And I think you could argue the other way. That without more mindfulness of
the 1%, you won't see any major changes in the world.

The more the wealthy realize that consumption, status, wealth and success
doesn't equate to happiness, the better the world will be.

------
DanAndersen
I wonder if there were similar complaints when Buddhism entered China:

"Buddhism appealed to Chinese intellectuals and elites and the development of
gentry Buddhism was sought as an alternative to Confucianism and Daoism, since
Buddhism's emphasis on morality and ritual appealed to Confucianists and the
desire to cultivate inner wisdom appealed to Daoists. Gentry Buddhism was a
medium of introduction for the beginning of Buddhism in China, it gained
imperial and courtly support."[1]

[1]
[https://en.wikipedia.org/wiki/Chinese_Buddhism](https://en.wikipedia.org/wiki/Chinese_Buddhism)

------
wallawe
Gentrify, 1 Percent... Just one more politically charged word in the title and
you've got yourself enough clicks to fund your corporate bonuses, Salon.

------
mr_spothawk
News Flash: Dozens of protesters gathered at a Mountain View treatment plant
to protest Googler's sewage as a threat to traditional California values.

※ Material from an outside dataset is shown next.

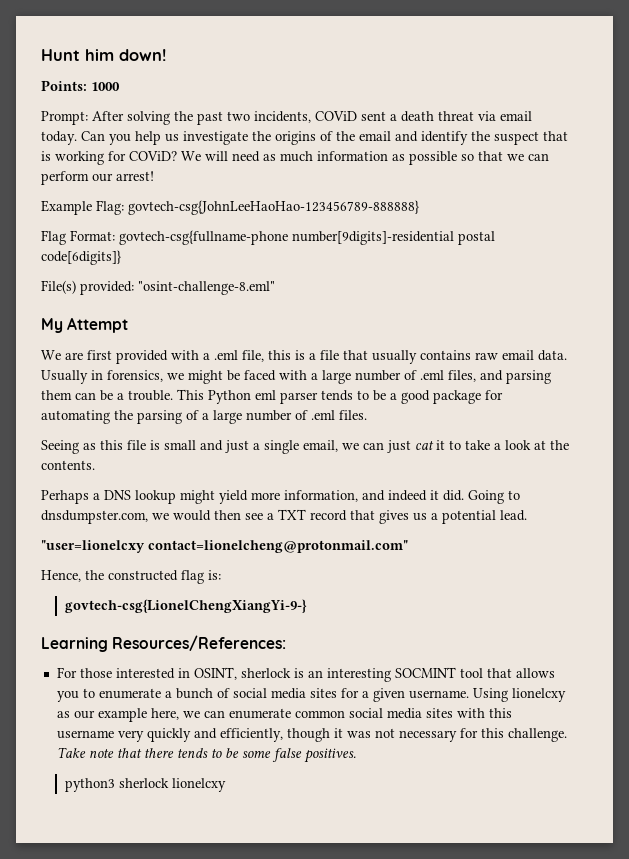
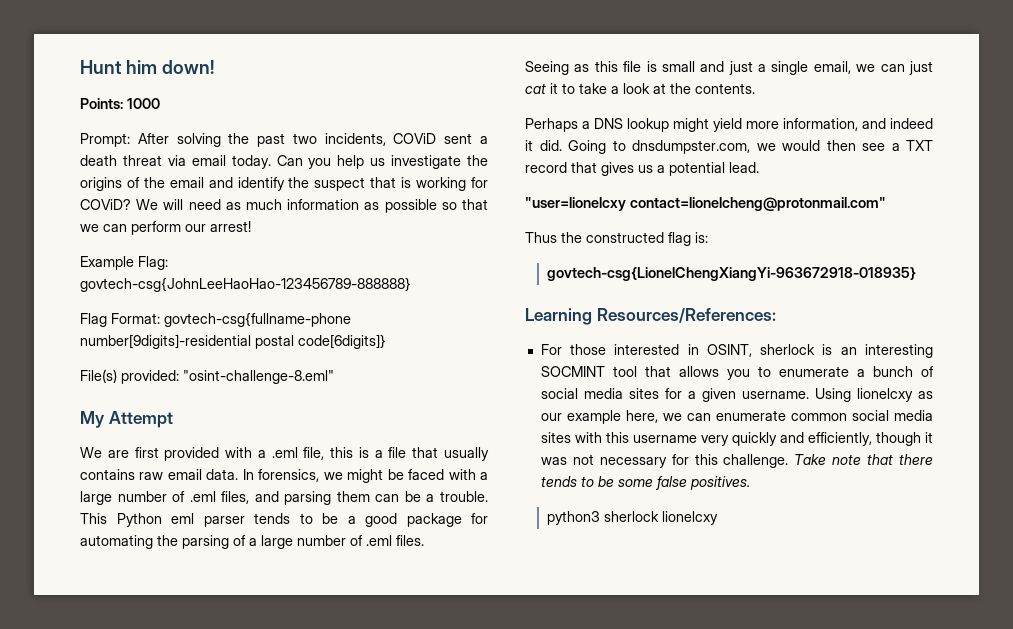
[41,370,103,384] Usually in -> [242,469,254,480] In
[41,570,81,582] Hence, -> [525,232,557,243] Thus
[64,599,307,613] govtech-csg{LionelChengXiangYi-9-} -> [547,267,917,281] govtech-csg{LionelChengXiangYi-963672918-018935}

Somebody who appeared to be the leader was quoted: "These capitalist pigs are
dumping all their GMO feces into our taxpayer funded treatment plant." His
solar-powered megaphone began to die out as a cloud passed over head, but that
didn't keep him from starting a chant... "Hell no, you can't go! Hold it in
till you're about to blow!"

... </satire>

seriously, if these guys get their way, Google won't be allowed to Carpool,
Meditate, Recycle or anything else.

------
joyeuse6701
I am inclined to believe this is more tribal think than anything else. Group
'Y' does not like Group 'X'. If Group 'X' does anything or adopts Group 'Y'
customs, Group 'Y' rejects it as false and offensive. This happens all the
damn time.

The hypocrisy is that they complain about capitalism and it's consequences
when they directly benefit from it. The irony is that the only reason they
have any validity to NIMBYism is that land ownership is an axiom of
capitalism.

Anyway, there are plenty of sects of Buddhism, molded for their era and
circumstances (Zen Buddhism anyone?). The author would do well not romanticize
Buddhism or the subjects as some sort of underdog religious crusaders. That
they are not.